Can you describe the challenge and impact of the research presented in your PhD thesis?
This PhD project is concerned with the study of volcanic fragments of 2 mm or less (called ash), generated by explosive volcanic eruptions (the most dangerous to society). The analysis and interpretation of this ash produced by the fragmentation of magma is one of the main methods of investigating past volcanic eruptions to predict and limit the impact of future events.
However, historically, highly variable methodologies have been used by different researchers, which makes comparison between studies and data very difficult. In this respect, the main challenge of this PhD project was to develop the first standard, comprehensive and affordable methodology that could be used by as many researchers as possible, thus reducing economic and technological disparities. This methodology has just been published (January 2022) in the Bulletin of Volcanology, one of the best journals in the field. The large-scale use of this methodology will allow comparable data to be obtained, thus improving knowledge of volcanic phenomena. The other major challenge has been to relate the characteristics of the volcanic fragments to the processes of magma fragmentation in lava fountains. As these processes cannot normally be observed, we reproduced magma fragmentation in the laboratory. The difficulty was to study a material as complex as molten rock at temperatures of 1200 degrees Celsius. Thanks to the direct observation of magmatic fragmentation by high-speed cameras, the dynamics of this eruptive style can be better understood, with a positive impact on the mitigation of natural hazards related to this type of activity. The results of this research will be published in the Journal of Volcanology and Geothermal Research and the Bulletin of Volcanology.
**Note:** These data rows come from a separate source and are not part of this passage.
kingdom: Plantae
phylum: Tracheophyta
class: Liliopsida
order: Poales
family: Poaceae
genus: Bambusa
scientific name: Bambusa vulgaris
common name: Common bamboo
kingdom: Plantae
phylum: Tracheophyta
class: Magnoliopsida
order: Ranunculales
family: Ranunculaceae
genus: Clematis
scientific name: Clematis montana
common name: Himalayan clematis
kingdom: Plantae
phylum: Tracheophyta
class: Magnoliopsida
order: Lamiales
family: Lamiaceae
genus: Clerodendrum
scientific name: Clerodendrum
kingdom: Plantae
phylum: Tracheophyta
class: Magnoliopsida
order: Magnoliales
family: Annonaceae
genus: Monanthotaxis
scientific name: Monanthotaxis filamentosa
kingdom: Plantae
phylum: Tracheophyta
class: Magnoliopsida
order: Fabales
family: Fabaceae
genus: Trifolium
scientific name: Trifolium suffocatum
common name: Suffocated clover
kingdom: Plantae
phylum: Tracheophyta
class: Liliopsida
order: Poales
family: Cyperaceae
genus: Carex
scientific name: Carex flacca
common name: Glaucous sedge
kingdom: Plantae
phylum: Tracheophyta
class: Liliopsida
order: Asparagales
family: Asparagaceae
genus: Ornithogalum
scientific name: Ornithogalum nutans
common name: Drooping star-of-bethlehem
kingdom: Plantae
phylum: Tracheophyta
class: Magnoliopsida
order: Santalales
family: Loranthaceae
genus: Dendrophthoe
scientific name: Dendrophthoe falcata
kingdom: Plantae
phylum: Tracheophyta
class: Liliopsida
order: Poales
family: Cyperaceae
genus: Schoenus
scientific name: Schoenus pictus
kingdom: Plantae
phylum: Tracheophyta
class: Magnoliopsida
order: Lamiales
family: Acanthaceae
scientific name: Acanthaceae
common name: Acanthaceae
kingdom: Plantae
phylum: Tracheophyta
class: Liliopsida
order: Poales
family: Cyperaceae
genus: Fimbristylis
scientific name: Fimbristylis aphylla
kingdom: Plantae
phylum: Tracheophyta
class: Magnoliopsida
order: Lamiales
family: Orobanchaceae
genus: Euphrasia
What does it mean to you to win this award?
Winning this award is a great satisfaction and a real honour, as it rewards all the efforts and sacrifices made during the PhD, confirming the relevance and quality of the work.
What's the next chapter for you now that you've graduated?
The next step in my career will see me return to Québec City for a postdoctoral fellowship to continue the work I started as a PhD student. In the long term, my goal is to be part of a volcanic observatory, studying an active volcano to anticipate and limit the impact of a future volcanic eruption.